Tuesday, April 28, 2015

'Unintelligible at any speed'


That phrase about sums up an era that ended decades ago.

Evidently, Jack Ely, the singer of the ultimate party song "Louie, Louie" performed in 1963 by The Kingsmen from Portland, has died just up the road in Redmond.

I remember the song well as it was considered dirty and you were somehow breaking some taboo just by listening to it.

It was rumored at the time to be investigated for its questionable lyrics.

Well, it was confirmed later that yes, indeed, the FBI made an exhaustive probe of the "obscene" lyrics and issued a 455-page report that determined the words were "unintelligible at any speed."

Is that not hilarious?

Of course, if you survived the Sixties, it was further proof that those in power had no idea what was going on and deserved the upheaval that followed.

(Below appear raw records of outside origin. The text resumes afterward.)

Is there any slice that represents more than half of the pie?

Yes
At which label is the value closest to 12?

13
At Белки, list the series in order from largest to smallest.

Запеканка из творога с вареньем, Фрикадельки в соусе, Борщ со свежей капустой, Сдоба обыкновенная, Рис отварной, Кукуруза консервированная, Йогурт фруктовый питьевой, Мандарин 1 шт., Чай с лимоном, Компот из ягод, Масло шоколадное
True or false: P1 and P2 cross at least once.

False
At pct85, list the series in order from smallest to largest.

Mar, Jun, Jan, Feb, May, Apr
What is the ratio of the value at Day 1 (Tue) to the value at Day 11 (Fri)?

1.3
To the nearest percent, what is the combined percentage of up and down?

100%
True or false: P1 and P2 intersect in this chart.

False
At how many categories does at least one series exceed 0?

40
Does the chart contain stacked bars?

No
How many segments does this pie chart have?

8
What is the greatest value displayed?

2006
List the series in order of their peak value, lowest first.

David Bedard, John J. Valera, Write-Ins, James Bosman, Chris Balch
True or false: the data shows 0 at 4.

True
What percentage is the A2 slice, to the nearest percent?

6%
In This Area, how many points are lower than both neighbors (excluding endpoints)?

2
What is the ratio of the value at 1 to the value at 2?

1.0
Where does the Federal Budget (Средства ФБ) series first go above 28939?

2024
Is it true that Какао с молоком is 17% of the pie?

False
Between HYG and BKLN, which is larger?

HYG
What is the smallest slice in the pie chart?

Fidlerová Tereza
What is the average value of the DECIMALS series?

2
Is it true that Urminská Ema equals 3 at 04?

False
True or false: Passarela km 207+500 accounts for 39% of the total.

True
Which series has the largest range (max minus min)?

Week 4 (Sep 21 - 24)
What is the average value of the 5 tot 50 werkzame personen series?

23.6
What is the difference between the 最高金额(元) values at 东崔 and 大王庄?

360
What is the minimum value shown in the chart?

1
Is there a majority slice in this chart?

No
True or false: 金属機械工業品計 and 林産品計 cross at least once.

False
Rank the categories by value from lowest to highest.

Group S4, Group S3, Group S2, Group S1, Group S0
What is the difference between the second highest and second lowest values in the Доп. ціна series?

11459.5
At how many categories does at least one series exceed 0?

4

Actually, "Louie, Louie" was more representative of the 1950s than the 1960s. The song, by Richard Berry, first came out in 1957.  Yes, another case where a song by an African-American becomes iconic after a lily-white band performs it.

By the end of 1963, everything would change. The Beatles second album, and it's first to be released in the U.S., came out on Nov. 22 of that year. What a day that was. By the time The Beatles landed in America in early 1964, this country would never be the same.

"Louie, Louie," in its own misunderstood way, represented an end of innocence, when harmless lyrics could provide such controversy.

The song lives on through countless versions and immortality in "Animal House," which was, coincidentally, filmed at the University of Oregon in Eugene.

With Ely's passing, the song's main line stands out: "We gotta go."